◆ **WHAT THIS TASK INVOLVES**
Convert the lines below into a Markdown table with two columns, Row and Line, numbering each row in order. Skip the blank lines and omit the pictures.

== SUPPLIED MATERIAL

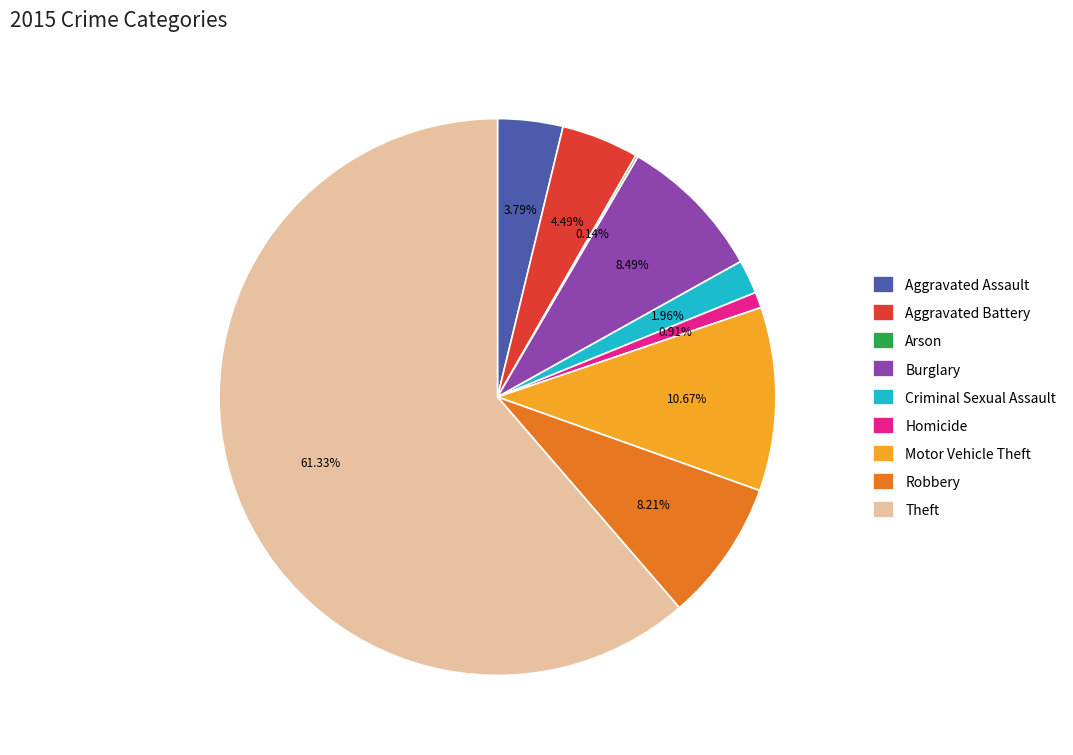

Which category has the biggest portion of the pie?

Theft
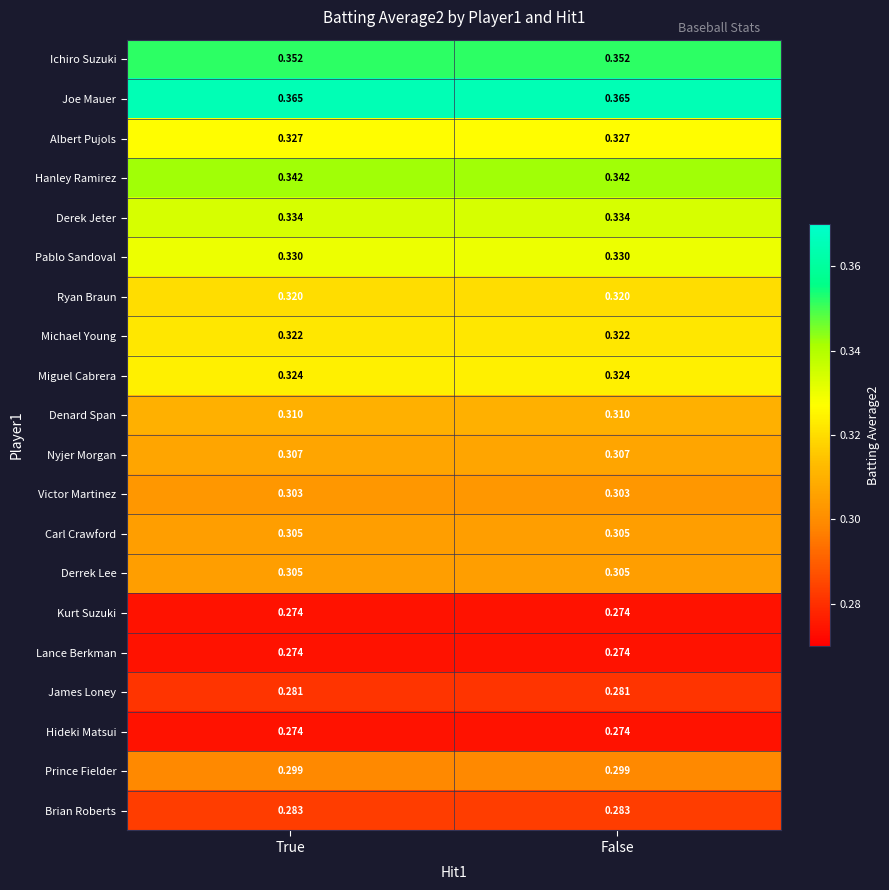

Which series has the largest total across all categories?

Joe Mauer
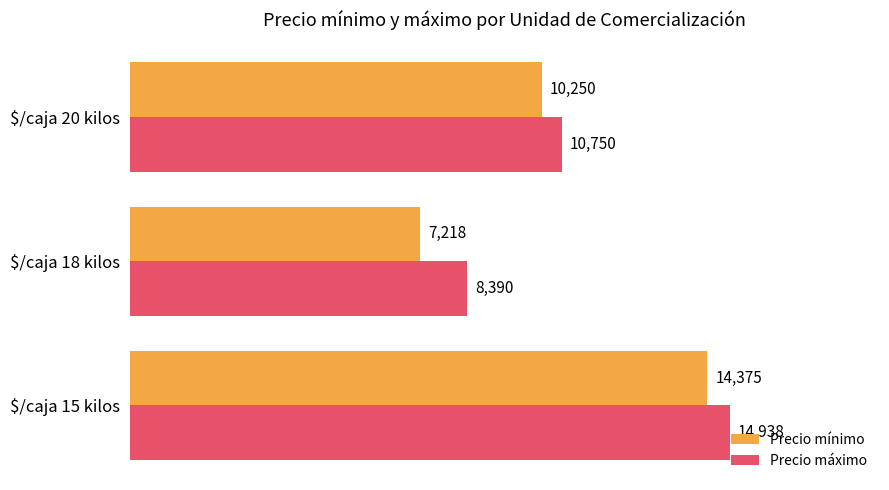

List the series in order of their peak value, lowest first.

Precio mínimo, Precio máximo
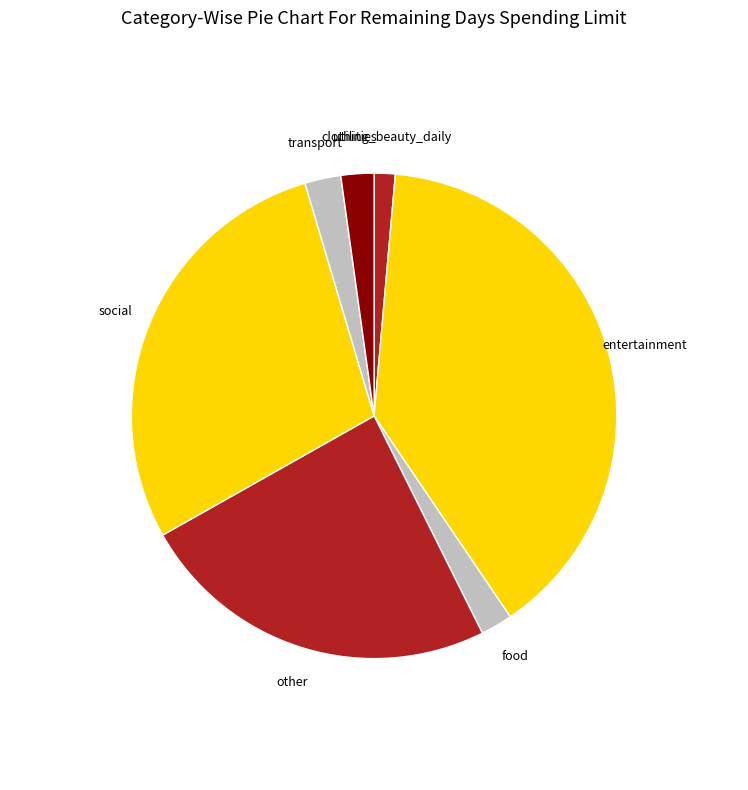

Combined, do entertainment and other account for over 50%?

Yes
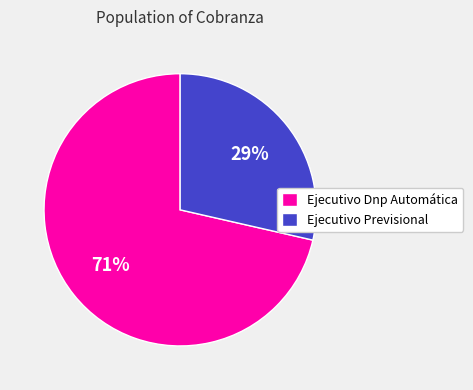

Between Ejecutivo Previsional and Ejecutivo Dnp Automática, which is larger?

Ejecutivo Dnp Automática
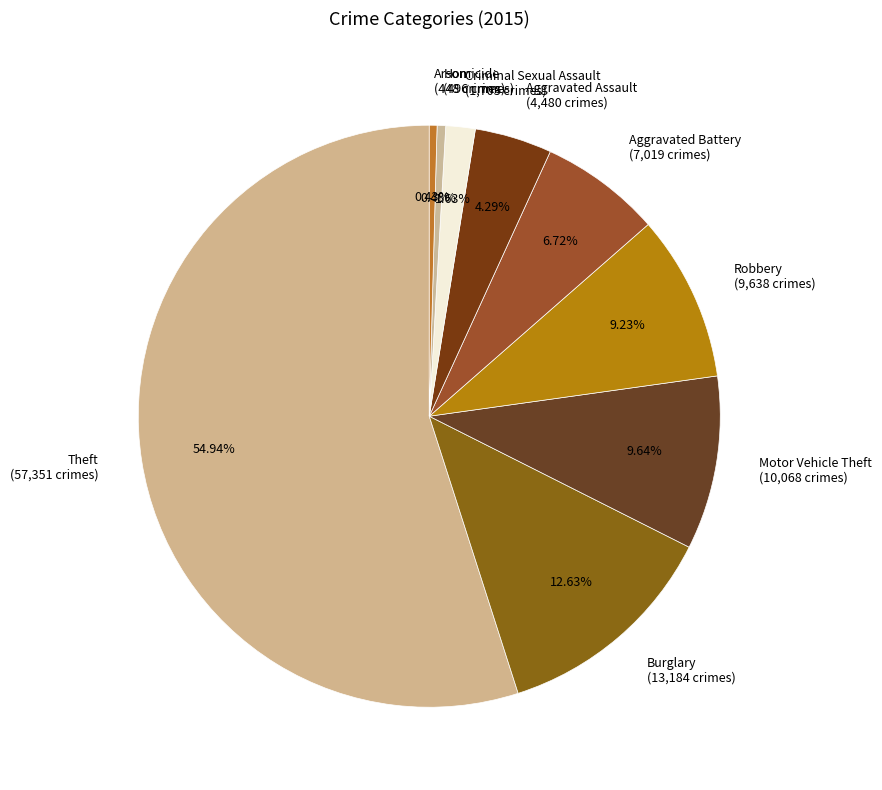

Is there a majority slice in this chart?

Yes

====

◆ **SOLUTION TO THIS EXERCISE**
| Row | Line |
|---|---|
| 1 | Which category has the biggest portion of the pie? |
| 2 | Theft |
| 3 | Which series has the largest total across all categories? |
| 4 | Joe Mauer |
| 5 | List the series in order of their peak value, lowest first. |
| 6 | Precio mínimo, Precio máximo |
| 7 | Combined, do entertainment and other account for over 50%? |
| 8 | Yes |
| 9 | Between Ejecutivo Previsional and Ejecutivo Dnp Automática, which is larger? |
| 10 | Ejecutivo Dnp Automática |
| 11 | Is there a majority slice in this chart? |
| 12 | Yes |